● Exercise objective:
Starting with the line that contains "coffee cup: present [211,387,243,430]" and stopping after the line that contains "ceiling fan: none", return each line below exactly as written, with no others.

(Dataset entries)

______________________________

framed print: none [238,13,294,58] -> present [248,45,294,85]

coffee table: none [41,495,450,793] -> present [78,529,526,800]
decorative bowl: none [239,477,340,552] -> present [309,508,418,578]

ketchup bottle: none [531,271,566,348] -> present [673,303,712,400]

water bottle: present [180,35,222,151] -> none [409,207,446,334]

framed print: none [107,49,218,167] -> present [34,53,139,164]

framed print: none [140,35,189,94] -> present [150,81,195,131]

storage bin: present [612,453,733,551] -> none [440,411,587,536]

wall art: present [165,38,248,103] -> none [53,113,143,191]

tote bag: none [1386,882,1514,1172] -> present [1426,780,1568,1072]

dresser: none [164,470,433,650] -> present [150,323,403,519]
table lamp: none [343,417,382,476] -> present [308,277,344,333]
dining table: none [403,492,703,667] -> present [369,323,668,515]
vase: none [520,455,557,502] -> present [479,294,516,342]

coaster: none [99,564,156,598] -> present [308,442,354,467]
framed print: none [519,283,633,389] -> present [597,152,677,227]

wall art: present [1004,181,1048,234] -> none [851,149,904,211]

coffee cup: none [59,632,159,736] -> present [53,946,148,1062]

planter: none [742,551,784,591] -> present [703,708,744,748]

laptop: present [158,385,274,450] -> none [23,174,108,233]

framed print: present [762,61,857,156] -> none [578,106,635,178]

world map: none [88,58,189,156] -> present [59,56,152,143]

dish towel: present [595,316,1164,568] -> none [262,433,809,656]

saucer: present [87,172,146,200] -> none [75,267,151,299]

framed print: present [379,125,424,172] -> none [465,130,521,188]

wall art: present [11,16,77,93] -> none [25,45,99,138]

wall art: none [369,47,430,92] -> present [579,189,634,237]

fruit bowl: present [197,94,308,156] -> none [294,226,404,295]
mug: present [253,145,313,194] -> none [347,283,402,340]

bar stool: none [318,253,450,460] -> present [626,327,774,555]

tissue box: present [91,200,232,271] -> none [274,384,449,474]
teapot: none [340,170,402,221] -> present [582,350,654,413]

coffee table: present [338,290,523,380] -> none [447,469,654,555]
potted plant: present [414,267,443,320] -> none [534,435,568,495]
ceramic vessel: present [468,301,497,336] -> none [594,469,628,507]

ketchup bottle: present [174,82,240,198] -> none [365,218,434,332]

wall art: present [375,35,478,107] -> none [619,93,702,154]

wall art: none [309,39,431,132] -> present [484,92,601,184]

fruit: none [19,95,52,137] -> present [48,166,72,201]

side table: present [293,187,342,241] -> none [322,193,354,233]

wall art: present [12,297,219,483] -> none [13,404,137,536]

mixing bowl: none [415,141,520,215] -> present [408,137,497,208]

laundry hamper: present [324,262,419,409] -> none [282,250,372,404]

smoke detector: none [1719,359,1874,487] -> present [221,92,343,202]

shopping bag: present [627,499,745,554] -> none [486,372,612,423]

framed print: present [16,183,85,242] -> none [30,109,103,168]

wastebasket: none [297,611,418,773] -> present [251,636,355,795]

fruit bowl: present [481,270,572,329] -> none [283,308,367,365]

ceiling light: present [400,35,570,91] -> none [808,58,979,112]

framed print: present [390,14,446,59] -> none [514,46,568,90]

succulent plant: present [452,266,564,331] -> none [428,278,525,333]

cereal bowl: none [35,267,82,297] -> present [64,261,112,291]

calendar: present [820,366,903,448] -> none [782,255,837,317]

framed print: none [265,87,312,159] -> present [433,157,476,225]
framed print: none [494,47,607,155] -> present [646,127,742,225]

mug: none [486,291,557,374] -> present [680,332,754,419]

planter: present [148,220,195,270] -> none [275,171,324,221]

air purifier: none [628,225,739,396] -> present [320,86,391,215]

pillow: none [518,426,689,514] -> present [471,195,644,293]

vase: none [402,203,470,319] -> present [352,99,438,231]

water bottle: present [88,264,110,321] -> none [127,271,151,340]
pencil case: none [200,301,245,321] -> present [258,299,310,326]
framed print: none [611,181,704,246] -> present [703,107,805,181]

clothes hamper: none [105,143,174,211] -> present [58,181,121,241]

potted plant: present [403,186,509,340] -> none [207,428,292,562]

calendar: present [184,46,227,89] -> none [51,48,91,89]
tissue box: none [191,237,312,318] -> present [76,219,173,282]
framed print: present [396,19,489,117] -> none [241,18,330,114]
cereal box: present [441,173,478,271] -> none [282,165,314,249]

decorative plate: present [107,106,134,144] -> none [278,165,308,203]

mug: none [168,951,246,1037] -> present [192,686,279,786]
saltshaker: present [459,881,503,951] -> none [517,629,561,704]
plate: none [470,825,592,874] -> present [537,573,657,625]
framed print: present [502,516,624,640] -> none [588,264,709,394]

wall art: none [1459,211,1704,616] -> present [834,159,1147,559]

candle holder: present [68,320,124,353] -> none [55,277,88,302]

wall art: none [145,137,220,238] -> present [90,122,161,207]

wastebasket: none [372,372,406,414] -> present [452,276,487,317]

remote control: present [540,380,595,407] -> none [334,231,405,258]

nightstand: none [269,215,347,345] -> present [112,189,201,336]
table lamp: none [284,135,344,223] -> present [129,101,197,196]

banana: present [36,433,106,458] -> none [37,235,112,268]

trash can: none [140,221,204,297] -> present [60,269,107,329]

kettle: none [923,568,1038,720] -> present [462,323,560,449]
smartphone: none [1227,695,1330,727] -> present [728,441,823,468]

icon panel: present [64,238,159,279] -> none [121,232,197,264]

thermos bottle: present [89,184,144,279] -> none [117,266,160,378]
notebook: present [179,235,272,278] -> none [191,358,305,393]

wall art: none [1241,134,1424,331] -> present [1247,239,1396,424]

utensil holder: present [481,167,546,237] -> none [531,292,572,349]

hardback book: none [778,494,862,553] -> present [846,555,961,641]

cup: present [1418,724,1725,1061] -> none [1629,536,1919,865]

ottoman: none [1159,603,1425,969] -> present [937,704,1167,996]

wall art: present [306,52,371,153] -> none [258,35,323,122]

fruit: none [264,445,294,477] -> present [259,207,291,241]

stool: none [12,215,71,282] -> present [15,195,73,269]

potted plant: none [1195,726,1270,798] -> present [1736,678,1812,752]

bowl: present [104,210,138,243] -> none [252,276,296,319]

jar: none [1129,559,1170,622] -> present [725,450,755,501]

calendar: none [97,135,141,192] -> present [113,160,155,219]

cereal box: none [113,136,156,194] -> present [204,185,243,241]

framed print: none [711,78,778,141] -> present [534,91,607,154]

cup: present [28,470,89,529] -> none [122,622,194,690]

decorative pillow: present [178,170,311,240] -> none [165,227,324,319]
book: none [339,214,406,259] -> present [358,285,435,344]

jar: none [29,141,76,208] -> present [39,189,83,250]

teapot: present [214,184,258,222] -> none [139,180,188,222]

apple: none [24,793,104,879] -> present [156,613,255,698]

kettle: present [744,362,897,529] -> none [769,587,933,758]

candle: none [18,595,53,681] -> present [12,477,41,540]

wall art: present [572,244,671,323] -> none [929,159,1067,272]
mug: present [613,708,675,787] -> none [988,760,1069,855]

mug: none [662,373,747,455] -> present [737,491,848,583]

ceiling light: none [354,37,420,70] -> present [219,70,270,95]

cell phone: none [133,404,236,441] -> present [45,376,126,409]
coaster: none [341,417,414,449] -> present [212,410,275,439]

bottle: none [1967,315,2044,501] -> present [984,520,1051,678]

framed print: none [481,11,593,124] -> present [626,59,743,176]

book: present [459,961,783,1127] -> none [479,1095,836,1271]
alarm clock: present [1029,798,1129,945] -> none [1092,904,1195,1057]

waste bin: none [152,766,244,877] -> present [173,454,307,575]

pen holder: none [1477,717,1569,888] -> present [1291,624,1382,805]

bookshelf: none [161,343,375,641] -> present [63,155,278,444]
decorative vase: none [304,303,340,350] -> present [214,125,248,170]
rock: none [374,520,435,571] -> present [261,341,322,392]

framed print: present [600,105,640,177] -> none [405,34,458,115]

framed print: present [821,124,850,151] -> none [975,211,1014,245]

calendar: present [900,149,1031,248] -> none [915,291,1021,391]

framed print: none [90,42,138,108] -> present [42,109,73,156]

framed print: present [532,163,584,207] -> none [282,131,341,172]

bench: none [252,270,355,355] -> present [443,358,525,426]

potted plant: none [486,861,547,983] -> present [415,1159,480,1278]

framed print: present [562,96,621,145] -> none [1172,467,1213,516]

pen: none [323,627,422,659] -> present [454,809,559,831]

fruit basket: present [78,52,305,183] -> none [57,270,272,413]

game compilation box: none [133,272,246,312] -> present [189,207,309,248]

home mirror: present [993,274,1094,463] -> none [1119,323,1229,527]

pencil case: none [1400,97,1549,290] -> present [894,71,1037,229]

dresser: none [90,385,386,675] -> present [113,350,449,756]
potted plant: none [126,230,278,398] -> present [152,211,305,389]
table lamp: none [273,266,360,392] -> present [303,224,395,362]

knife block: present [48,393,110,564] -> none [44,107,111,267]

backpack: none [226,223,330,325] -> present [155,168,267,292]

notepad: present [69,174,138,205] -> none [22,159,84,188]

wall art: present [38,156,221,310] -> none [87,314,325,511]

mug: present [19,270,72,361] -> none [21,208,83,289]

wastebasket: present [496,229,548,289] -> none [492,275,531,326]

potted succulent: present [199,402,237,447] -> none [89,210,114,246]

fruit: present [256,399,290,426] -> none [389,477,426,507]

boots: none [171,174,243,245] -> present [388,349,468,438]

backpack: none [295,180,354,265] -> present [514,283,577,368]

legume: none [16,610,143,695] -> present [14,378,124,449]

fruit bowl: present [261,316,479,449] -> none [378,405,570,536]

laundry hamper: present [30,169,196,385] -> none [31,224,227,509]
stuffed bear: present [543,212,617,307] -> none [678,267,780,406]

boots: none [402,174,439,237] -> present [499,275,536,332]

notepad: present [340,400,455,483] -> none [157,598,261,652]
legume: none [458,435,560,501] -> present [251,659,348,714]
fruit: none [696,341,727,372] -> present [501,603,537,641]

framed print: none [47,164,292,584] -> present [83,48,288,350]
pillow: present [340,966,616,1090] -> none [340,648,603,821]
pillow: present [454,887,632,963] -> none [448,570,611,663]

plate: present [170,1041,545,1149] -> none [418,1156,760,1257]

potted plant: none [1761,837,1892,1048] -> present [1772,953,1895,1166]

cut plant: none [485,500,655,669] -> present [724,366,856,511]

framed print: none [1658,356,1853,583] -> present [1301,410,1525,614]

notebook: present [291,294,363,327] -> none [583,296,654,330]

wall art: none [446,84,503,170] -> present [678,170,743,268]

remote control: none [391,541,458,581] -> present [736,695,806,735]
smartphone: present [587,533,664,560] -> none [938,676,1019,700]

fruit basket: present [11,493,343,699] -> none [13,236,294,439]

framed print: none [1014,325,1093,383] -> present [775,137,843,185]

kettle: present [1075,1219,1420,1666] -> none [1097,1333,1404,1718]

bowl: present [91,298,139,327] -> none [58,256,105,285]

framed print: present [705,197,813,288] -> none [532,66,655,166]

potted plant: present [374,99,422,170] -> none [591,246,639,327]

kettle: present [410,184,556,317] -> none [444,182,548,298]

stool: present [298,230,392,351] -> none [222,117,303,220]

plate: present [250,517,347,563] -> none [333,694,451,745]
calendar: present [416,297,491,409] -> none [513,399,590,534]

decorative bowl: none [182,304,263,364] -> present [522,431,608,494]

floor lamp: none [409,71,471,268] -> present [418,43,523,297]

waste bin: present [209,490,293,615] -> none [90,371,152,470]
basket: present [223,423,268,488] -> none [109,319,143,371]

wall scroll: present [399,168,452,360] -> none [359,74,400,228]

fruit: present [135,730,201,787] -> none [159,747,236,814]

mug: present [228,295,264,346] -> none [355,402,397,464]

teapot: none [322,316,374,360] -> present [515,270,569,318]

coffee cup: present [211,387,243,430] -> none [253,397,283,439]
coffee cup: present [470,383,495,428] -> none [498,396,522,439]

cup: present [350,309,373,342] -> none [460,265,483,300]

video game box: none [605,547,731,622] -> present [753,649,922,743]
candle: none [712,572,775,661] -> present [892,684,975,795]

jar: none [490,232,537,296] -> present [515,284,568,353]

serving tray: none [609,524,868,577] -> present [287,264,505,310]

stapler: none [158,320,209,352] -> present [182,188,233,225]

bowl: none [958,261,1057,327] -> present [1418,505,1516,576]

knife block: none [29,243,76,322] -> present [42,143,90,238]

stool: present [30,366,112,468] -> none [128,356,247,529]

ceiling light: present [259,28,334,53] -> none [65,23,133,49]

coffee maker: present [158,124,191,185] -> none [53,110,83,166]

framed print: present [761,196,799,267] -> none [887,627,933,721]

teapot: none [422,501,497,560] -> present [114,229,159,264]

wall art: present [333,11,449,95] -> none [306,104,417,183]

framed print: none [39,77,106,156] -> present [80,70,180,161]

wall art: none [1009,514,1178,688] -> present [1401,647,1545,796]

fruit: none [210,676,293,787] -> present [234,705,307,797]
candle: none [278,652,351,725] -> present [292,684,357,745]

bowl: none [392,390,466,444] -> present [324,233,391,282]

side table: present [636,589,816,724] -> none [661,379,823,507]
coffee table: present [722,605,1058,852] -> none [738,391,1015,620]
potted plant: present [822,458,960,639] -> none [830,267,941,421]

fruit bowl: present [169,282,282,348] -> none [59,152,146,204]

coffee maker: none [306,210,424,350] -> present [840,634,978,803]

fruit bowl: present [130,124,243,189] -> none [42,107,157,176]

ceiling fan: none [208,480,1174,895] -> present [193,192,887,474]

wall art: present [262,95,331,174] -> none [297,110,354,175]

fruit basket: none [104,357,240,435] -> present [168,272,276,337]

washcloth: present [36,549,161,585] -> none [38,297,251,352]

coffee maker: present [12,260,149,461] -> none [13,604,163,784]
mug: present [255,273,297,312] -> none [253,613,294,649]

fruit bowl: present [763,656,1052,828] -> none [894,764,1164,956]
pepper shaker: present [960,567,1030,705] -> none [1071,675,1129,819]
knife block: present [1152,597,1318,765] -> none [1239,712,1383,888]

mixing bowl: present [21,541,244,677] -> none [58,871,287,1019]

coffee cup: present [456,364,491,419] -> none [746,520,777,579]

______________________________

● Response for this exercise:
coffee cup: present [211,387,243,430] -> none [253,397,283,439]
coffee cup: present [470,383,495,428] -> none [498,396,522,439]

cup: present [350,309,373,342] -> none [460,265,483,300]

video game box: none [605,547,731,622] -> present [753,649,922,743]
candle: none [712,572,775,661] -> present [892,684,975,795]

jar: none [490,232,537,296] -> present [515,284,568,353]

serving tray: none [609,524,868,577] -> present [287,264,505,310]

stapler: none [158,320,209,352] -> present [182,188,233,225]

bowl: none [958,261,1057,327] -> present [1418,505,1516,576]

knife block: none [29,243,76,322] -> present [42,143,90,238]

stool: present [30,366,112,468] -> none [128,356,247,529]

ceiling light: present [259,28,334,53] -> none [65,23,133,49]

coffee maker: present [158,124,191,185] -> none [53,110,83,166]

framed print: present [761,196,799,267] -> none [887,627,933,721]

teapot: none [422,501,497,560] -> present [114,229,159,264]

wall art: present [333,11,449,95] -> none [306,104,417,183]

framed print: none [39,77,106,156] -> present [80,70,180,161]

wall art: none [1009,514,1178,688] -> present [1401,647,1545,796]

fruit: none [210,676,293,787] -> present [234,705,307,797]
candle: none [278,652,351,725] -> present [292,684,357,745]

bowl: none [392,390,466,444] -> present [324,233,391,282]

side table: present [636,589,816,724] -> none [661,379,823,507]
coffee table: present [722,605,1058,852] -> none [738,391,1015,620]
potted plant: present [822,458,960,639] -> none [830,267,941,421]

fruit bowl: present [169,282,282,348] -> none [59,152,146,204]

coffee maker: none [306,210,424,350] -> present [840,634,978,803]

fruit bowl: present [130,124,243,189] -> none [42,107,157,176]

ceiling fan: none [208,480,1174,895] -> present [193,192,887,474]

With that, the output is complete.